In designing behavioural nudges, ethics and integrity champions are guided by a set of principles that reflect the values of the Namibian Public Service Charter. The ten principles include promoting transparency, accountability, consultation, participation, and courtesy and helpfulness.
For example, a nudge that is designed to encourage employees to work longer hours might be seen as promoting transparency if it clearly communicates the expectations around work hours and compensation. It could promote accountability if it holds managers responsible for ensuring that employees are properly compensated for their extra work. It could promote fairness if it ensures that all employees are compensated fairly for their work, regardless of their position or level of seniority. Finally, it could promote respect for others if it recognises the importance of work-life balance and respects employees' right to rest and relaxation.
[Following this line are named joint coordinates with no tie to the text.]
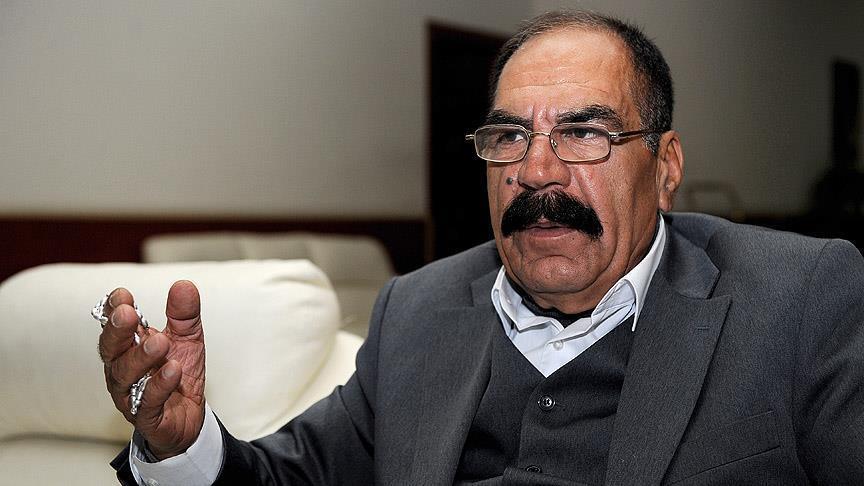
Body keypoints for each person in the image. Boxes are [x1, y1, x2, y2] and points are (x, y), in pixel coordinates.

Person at [99, 10, 864, 485]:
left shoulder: (798, 302)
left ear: (665, 168)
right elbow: (297, 477)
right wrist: (183, 444)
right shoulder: (418, 310)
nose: (536, 171)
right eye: (509, 137)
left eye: (583, 133)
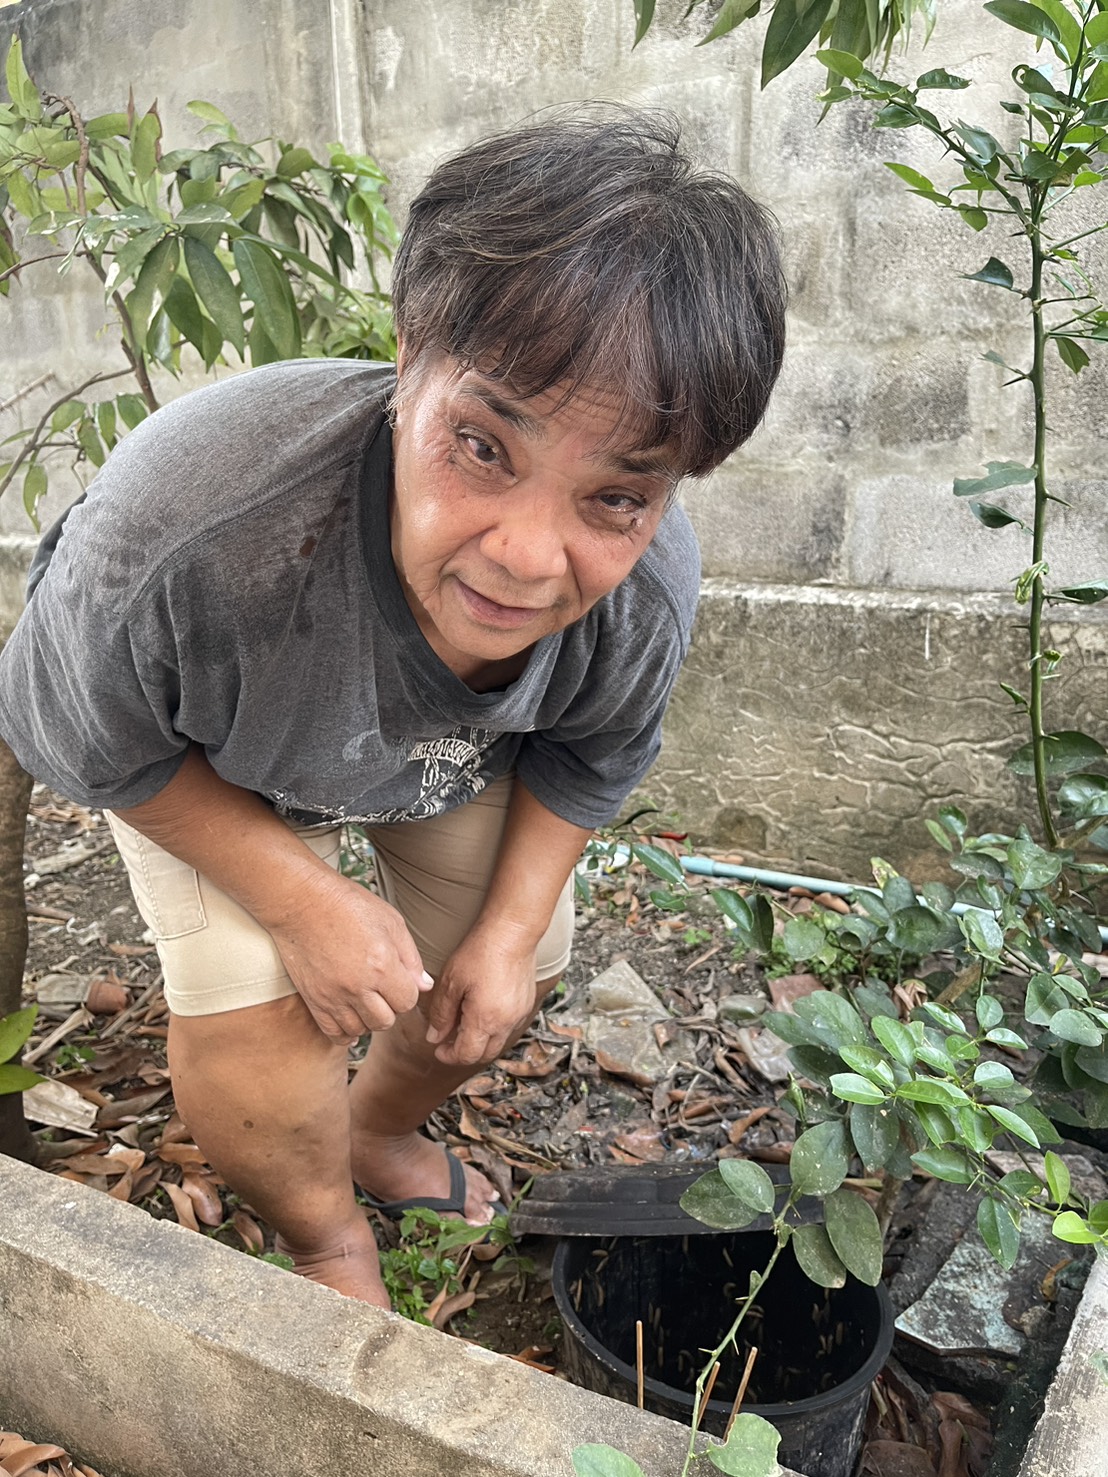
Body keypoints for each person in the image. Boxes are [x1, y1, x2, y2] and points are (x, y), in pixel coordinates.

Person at [0, 107, 785, 1307]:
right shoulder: (193, 527)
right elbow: (85, 733)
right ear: (409, 355)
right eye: (483, 446)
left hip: (426, 759)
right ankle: (321, 1233)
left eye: (615, 498)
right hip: (196, 761)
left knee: (512, 957)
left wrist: (508, 935)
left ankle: (372, 1129)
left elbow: (591, 754)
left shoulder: (646, 592)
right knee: (259, 1010)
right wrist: (298, 894)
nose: (527, 558)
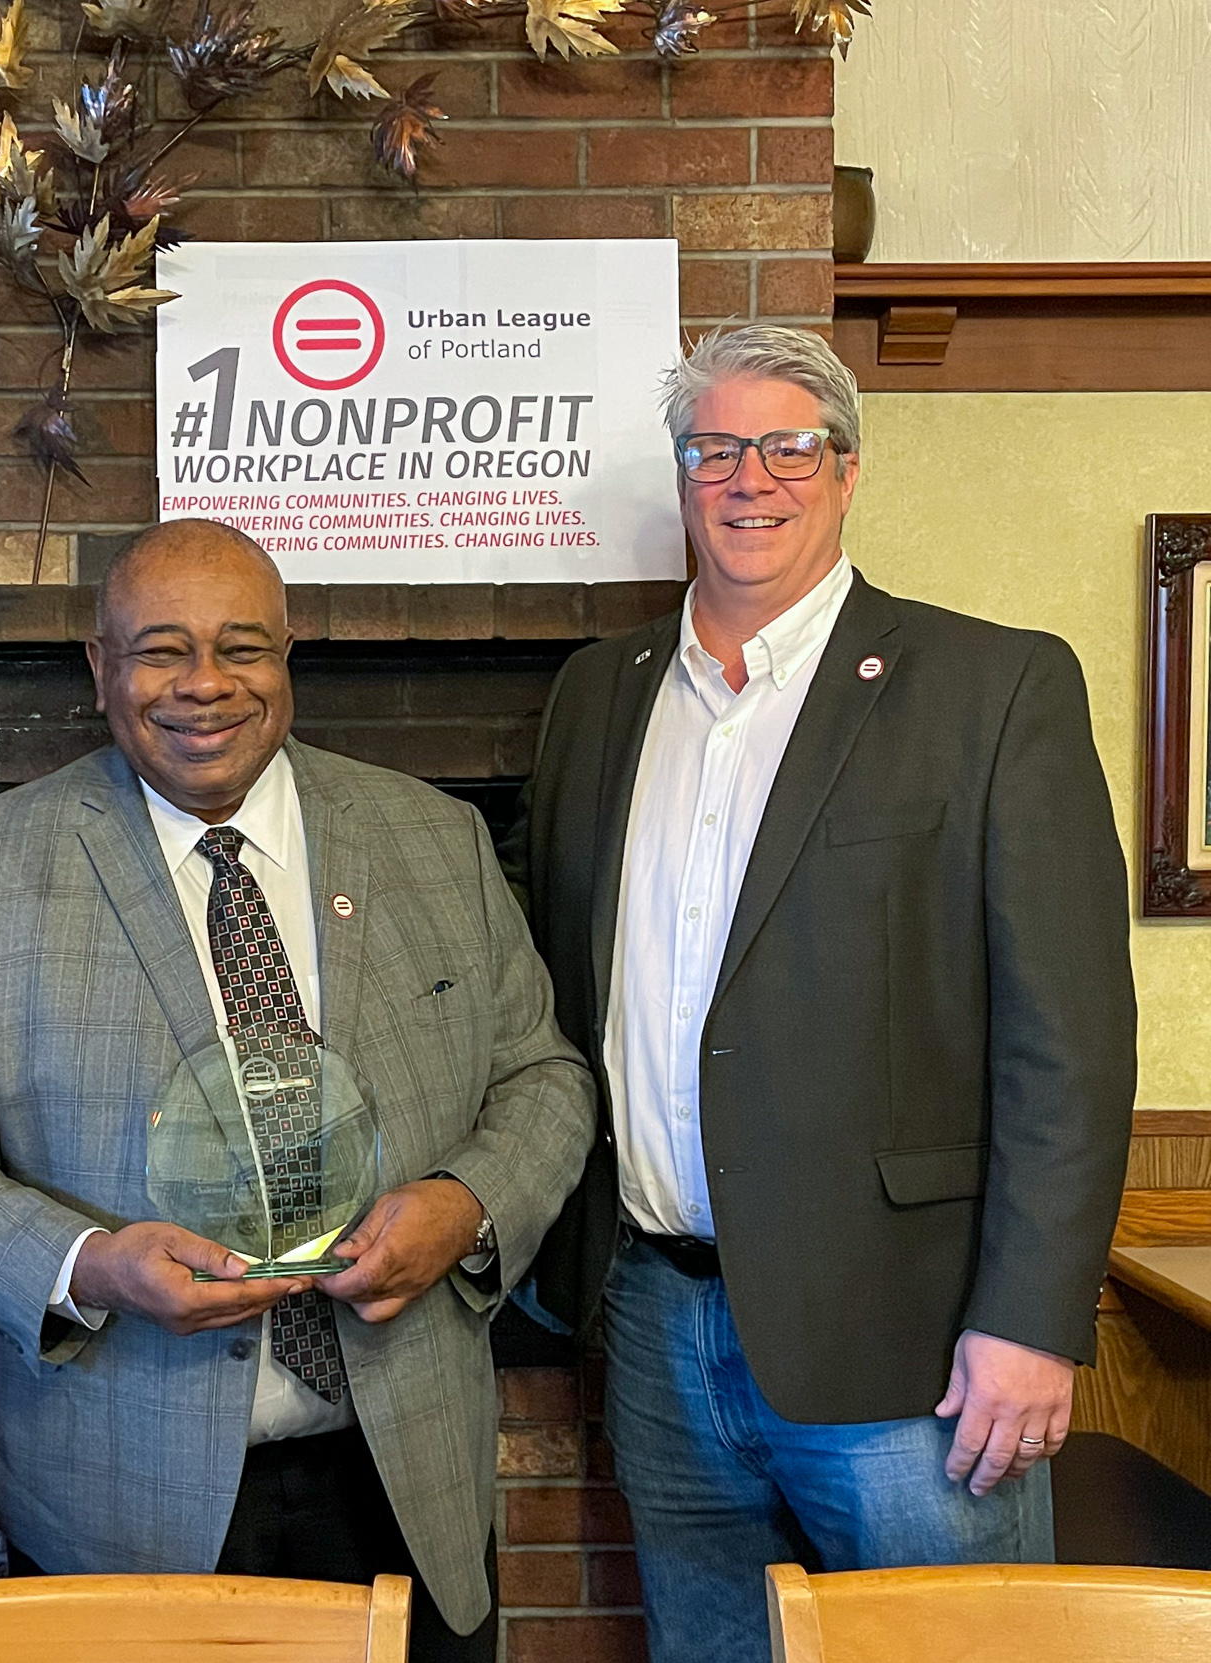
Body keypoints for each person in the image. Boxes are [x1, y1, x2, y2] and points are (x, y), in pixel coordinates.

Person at [0, 519, 595, 1663]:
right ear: (99, 668)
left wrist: (466, 1204)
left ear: (288, 659)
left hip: (401, 1470)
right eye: (159, 649)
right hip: (118, 1486)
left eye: (241, 646)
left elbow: (542, 1076)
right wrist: (88, 1264)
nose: (204, 684)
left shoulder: (433, 838)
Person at [508, 325, 1137, 1662]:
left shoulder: (990, 686)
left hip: (912, 1341)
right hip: (659, 1325)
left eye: (788, 446)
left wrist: (1033, 1319)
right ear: (681, 478)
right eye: (715, 449)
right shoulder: (595, 697)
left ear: (847, 472)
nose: (751, 478)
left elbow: (1066, 1042)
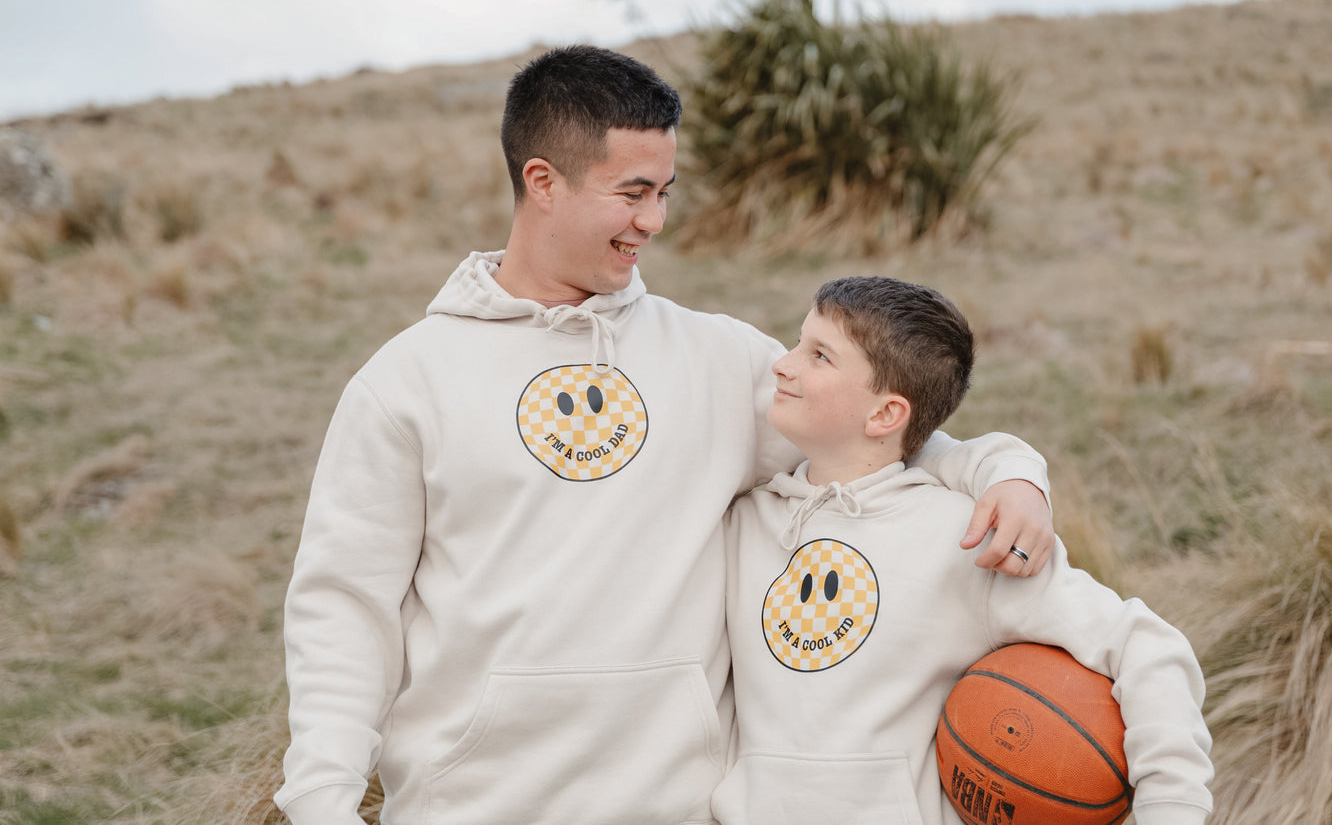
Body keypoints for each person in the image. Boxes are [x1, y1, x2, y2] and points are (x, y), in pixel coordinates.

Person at [276, 46, 1057, 825]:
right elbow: (345, 606)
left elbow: (881, 438)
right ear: (542, 182)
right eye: (632, 192)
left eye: (664, 192)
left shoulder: (716, 358)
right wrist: (321, 799)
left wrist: (1010, 472)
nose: (653, 220)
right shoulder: (406, 380)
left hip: (678, 805)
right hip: (471, 804)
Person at [714, 276, 1213, 825]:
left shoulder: (967, 538)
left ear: (885, 415)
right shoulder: (741, 522)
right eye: (797, 342)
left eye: (819, 356)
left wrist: (1173, 809)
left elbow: (1145, 646)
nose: (782, 364)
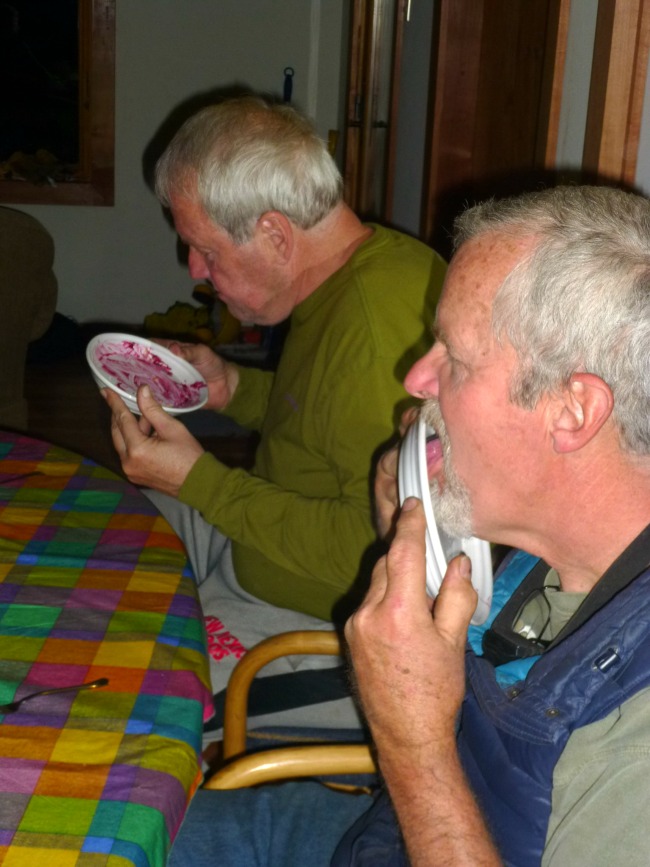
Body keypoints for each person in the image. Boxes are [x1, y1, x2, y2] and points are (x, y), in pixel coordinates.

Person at [166, 183, 650, 866]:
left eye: (453, 356)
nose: (417, 378)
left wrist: (414, 744)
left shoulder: (638, 751)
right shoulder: (547, 538)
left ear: (572, 411)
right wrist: (416, 551)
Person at [104, 95, 445, 730]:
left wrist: (200, 482)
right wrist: (232, 388)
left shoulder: (373, 334)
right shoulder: (367, 267)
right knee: (99, 537)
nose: (195, 272)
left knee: (123, 699)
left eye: (203, 250)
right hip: (254, 545)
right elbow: (320, 418)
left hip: (320, 621)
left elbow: (374, 549)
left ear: (274, 234)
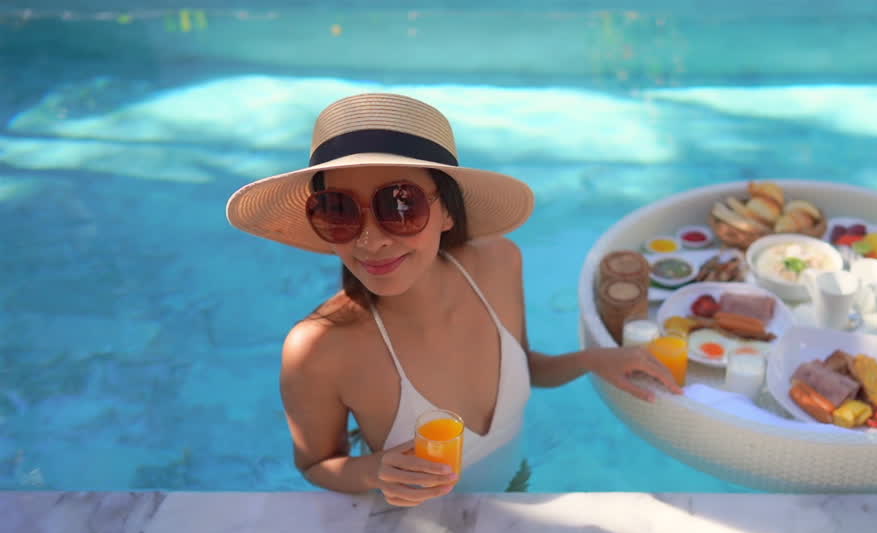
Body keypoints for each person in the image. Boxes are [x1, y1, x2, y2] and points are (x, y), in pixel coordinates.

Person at [226, 93, 680, 506]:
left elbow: (525, 366)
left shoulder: (498, 262)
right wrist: (372, 470)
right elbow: (314, 465)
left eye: (400, 205)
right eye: (339, 210)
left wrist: (592, 361)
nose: (371, 241)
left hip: (515, 491)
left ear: (445, 209)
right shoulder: (320, 348)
With the Accelerator Labs renewed focus on adding value and insights to our partners, Accelerator Lab Namibia will be embarking on a new learning journey to explore and test the use of designing behavioural nudges as important tools for promoting ethical behaviour in the public service. We realise that this may be a complex task, and designing nudges alone are not enough. We will draw on the strength of the Accelerator Lab Network and our Labs in Belarus, Ethiopia, Lebanon, Malaysia, North Macedonia, South Africa, Turkey, and others who have already made headway in using behavioural insights to assist us. Equally, we also need strong ethics and integrity champions who can guide the design of these nudges in a way that promotes ethical behaviour and upholds the Code of Conduct and the principles of the Public Service Charter.